I have contacts can get you cheap cheap. Bloody philistines.

Reactions: Funny 6


----------



## Stranger (12/4/21)

Grand Guru said:


> Very few RTAs will beat the Intake single in this department



Might struggle to find the original single coil one ?

Reactions: Like 1


----------



## DarthBranMuffin (12/4/21)

Stranger said:


> Might struggle to find the original single coil one ?



I might know someone that can hook you up with one...

Reactions: Like 1 | Winner 3 | Funny 1


----------



## Stranger (12/4/21)

If it is that same chick you hooked me up with last time ... well no thanks. OOps wrong forum.

Reactions: Funny 7


----------



## Wimmas (12/4/21)

Had two Intake singles and they were great. Now have two Intake Duals ans they are even better. 

Sent from my MAR-LX1M using Tapatalk

Reactions: Like 3


----------



## zadiac (12/4/21)

Stranger said:


> All of my tanks and RDA's are bottom airflow with only the Blitzen being a side airflow.
> 
> For my ADV tank, I am getting a lot of joy from the Dvarw clones and enjoy a restricted DL to DL draw.
> 
> ...



I recently bought a slightly used Dead Rabbit V2 RTA and I'm very happy with it. Easy to build, wicks like a dream and the flavor is very good. Better than my Zeus dual that I've used for more than a year. Sticking with this one.

Reactions: Like 3


----------



## Stew (12/4/21)

Hi @Stranger.

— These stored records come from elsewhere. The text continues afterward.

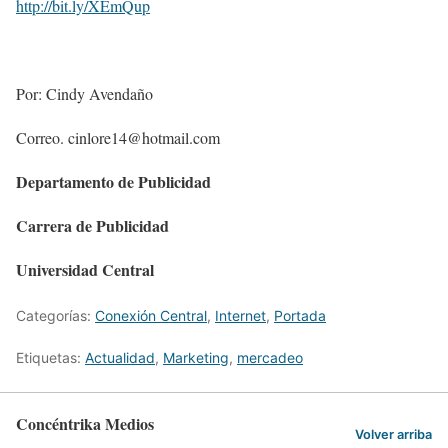
http://bit.ly/XEmQup
Por: Cindy Avendaño
Correo. cinlore14@hotmail.com
Departamento de Publicidad
Carrera de Publicidad
Universidad Central
Categorías:
Conexión Central
,
Internet
,
Portada
Etiquetas:
Actualidad
,
Marketing
,
mercadeo
Concéntrika Medios
Volver arriba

I have the Zeus X Mesh and the Zeus X Dual Coil. I vape wide open but draw at different strengths. The mesh is hard to consistently wick. The dual coil are much easier to wick. If you thin out the wicks on the dual coils to much it can flood the chamber a bit. I just more straighten the wick ends than thin them. If I had a single battery mod I would persist with the mesh, but for a dual battery mod the twin coils are a winner. Would love the opinion of someone who has used both the Zeus X twin coil and the Kylin Mini single coil, regarding flavour and battery life. Also the Kylin Mini mesh.
Just my thoughts.

Reactions: Like 2 | Thanks 1


----------



## ace_d_house_cat (13/4/21)

Stranger said:


> So. any one anything to say about the Kylin mini V2 ?



I bought that and a Destiny RTA at the same time. 

I still have my Destiny RTA.

Reactions: Like 1


----------



## Stranger (13/4/21)

So that says a lot without saying anything. I like what you said about what you said.

Reactions: Funny 5


----------



## Stranger (13/4/21)

I like the idea of the single coil. I think I am getting dialed into single coils for the ADV.

Single wire 22 awg coil master comp wire is doing the job splendidly for me in all the Dvarw clones @ 0.4

I have a big single in both my Blotto and Vapefly mesh and am only dual coiling the Recurve dual with a single clapton and my Arctic Dolphin Hector with plain 24 awg Ni 80 . My twisted Cotton bacon comp 26 awg works very well in the Trickster and Wasp Nano. The Loop and the Tauren get the 3x26/36 Ni 80 clapton and they shine on the Furyan with heavy deserts.

The Blotto is great, once you know the secrets to wicking, which is, get the cotton long enough so your cotton does not get near the bottom airflow channels, make sure the cotton blocks the whole of the channel, then it is hard to beat for flavour even in single coil mode. It does eat juice though and I prefer to use it as a session tank than an all day.

Reactions: Like 2


----------